Consistent with these findings, our data shows that Ca²⁺ leak can be a cause and a consequence of the UPR. This leak probably occurs due to a dissociation of BiP from the translocon upon association of this chaperone to misfolded proteins under conditions of ER stress therefore leaving the translocon “unplugged” from the luminal side. The loss of BiP from the translocon can greatly enhance the magnitude of the UPR regardless of the stress inducer by mediating phosphorylation of elF2α through the Ca²⁺ signal initiated by the leak.

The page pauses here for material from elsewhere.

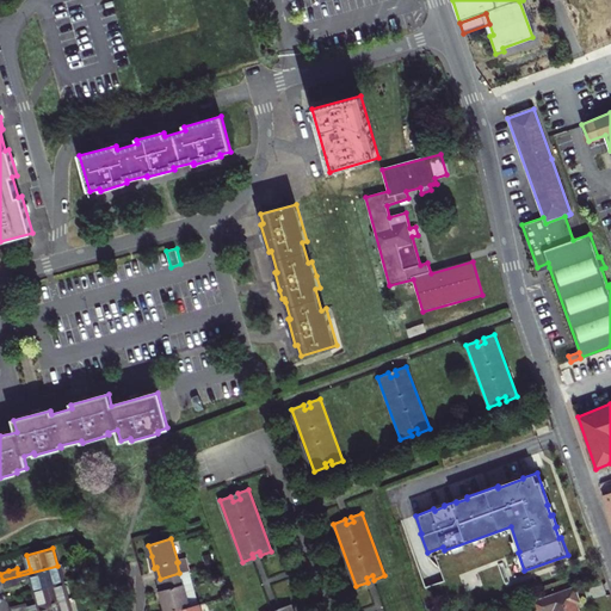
[(32,578),(35,590),(62,582),(57,566),(2,580),(5,590),(13,587),(22,584),(20,581),(32,578)]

In summary, our data show that a stress-induced Ca²⁺ leak, likely via the translocon channel, is a crucial signal required for activation of the UPR. We note that emetine treatment did not completely block the Ca²⁺ leak under ER stress nor did it completely inhibit phosphorylation of elF2α, or BiP expression. Thus, we cannot rule out the possibility that a different protein, other than Sec61, could be also responsible for leaking Ca²⁺ from ER stores during the early phase of ER stress, such as: presenilins [53], Bcl2 [39, 68], ST1 [69], IP₃Rs [70], RyRs [71]. Irrespective of the identity of the Ca²⁺ link channel, our data demonstrate a critical link between stressinduced Ca²⁺ release and the initiation of the UPR.